Nicolas Sarkozy, toujours à l'affût des baisses de prix, n'a pas enfourché ce cheval. Il sait que ces 5 %-là sont très difficiles à gagner. La modification du statut d'EDF-GDF à la fin du printemps était pourtant l'occasion rêvée de revoir le régime spécial des électriciens. Rien n'a été touché, on le sait. Le régime de retraite des électriciens sort intact du grand tumulte entretenu par des éléments « incontrôlés » de la CGT, qui ont multiplié ce printemps les actions commandos pour empêcher l'adoption de la loi. On se souvient de leurs spectaculaires visites pour enlever les compteurs chez Ernest-Antoine Seillière, le patron du Medef, à Arcachon et, dans le Poitou, chez Jean-Pierre Raffarin. La loi étant passée en plein mois d'août malgré ces oppositions, on a parlé de recul de la CGT. Erreur de perspective : en sauvant le régime spécial des gaziers et électriciens, la CGT, au contraire, tient sa victoire. Victoire sur toute la ligne, car la retraite des électriciens s'appliquera aussi aux nouveaux embauchés. La caste se sauve et sauve ses descendants... Grâce à ce succès, la CGT renforce son emprise, déjà forte, sur l'entreprise. Le syndicat bétonne ses positions dans ce qui demeure son principal bastion (voir encadré). D'autant que rien n'a été changé non plus au régime exorbitant du droit commun conféré à la CCAS, le comité d'entreprise des électriciens, même si la justice commence à s'y intéresser.
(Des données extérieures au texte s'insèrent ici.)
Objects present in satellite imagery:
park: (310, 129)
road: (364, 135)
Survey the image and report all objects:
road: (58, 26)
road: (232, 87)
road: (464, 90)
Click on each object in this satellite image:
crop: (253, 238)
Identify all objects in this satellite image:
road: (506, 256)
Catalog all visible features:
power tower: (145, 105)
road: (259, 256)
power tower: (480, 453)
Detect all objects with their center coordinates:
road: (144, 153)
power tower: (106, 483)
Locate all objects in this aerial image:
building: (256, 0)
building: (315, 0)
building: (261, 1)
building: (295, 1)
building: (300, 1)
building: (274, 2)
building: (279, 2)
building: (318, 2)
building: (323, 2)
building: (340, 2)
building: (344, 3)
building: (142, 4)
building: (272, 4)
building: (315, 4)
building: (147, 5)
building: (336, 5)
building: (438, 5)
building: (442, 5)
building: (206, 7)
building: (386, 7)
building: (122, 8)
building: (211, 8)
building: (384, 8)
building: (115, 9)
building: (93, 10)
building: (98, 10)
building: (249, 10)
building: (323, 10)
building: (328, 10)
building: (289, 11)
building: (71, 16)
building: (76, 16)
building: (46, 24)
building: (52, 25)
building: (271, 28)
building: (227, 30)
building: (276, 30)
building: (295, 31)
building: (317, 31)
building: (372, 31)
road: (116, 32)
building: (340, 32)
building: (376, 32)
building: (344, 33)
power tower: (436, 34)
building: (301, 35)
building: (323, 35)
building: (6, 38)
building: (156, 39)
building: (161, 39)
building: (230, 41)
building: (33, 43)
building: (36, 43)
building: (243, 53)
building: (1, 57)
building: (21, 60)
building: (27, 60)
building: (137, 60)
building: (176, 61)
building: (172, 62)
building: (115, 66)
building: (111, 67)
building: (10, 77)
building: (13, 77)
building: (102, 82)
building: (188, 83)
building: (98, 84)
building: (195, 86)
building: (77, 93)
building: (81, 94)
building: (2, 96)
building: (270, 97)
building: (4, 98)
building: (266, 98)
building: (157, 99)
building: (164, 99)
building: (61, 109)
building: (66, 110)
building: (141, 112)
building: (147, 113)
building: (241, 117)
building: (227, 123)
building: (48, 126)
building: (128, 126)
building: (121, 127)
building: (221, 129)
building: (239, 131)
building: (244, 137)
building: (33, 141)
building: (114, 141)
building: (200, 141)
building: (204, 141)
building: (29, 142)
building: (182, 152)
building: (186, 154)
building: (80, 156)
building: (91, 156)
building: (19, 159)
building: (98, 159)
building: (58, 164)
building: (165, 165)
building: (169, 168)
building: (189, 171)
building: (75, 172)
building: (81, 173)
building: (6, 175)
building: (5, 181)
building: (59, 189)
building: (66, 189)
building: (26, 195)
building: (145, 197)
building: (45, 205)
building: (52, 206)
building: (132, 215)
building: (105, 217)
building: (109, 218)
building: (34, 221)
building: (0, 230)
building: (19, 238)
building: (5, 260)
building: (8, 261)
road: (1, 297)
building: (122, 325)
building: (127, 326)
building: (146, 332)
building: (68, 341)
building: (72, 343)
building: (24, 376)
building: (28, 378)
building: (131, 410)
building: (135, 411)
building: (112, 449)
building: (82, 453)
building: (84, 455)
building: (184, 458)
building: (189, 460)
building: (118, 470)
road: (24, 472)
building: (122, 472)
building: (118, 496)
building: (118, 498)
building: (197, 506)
Pour la CGT, EDF est une entreprise clé. Pas étonnant si, dans la discussion sur la soulte à verser au régime général, la CGT a fait partie des minimalistes. Elle se serait contentée de 6,9 milliards d'euros, le bas de la fourchette. Entre les salariés du pays et ceux d'EDF, le syndicat a tranché. Ce qui n'a pas empêché la CGT d'inciter les retraités du régime général à descendre récemment dans la rue pour protester contre leurs maigres pensions... Pourquoi se gêner, d'ailleurs ?
Toute cette affaire s'est déroulée dans un silence assourdissant. Nicolas Sarkozy, adepte du parler-vrai, n'a pas dit un mot sur l'affaire. Le marché sur les retraites fait partie de son arrangement avec Frédéric Imbrecht, le leader CGT de la branche électricité. Deal que l'on peut résumer ainsi : « Laisse-moi changer le statut d'EDF pour ouvrir le capital et je ne touche ni à la CCAS ni aux retraites. » Le triomphe des électriciens n'a pas vraiment ému les politiques. A droite, l'UMP n'a pas bronché. Seule l'UDF, avec Courson (voir interview) en première ligne, prêche, mais dans le désert. Quant à la gauche, elle a évité un mauvais combat pour elle. Mieux vaut en effet ne pas prendre de front la CGT. La gauche, d'ailleurs, ne trouve rien à redire aux régimes spéciaux qui bénéficient (notamment s'agissant des fonctionnaires) à une bonne partie de sa clientèle. Quant à la droite, elle reste tétanisée par les grandes grèves de décembre 1995. Tant pis, les retraités du privé, les contribuables et les clients d'EDF paieront, les réformes attendront. Et lorsque le régime EDF implosera - car cela se produira bien un jour -, ceux qui ont mené cette négociation, et en particulier les responsables politiques, ne seront plus là.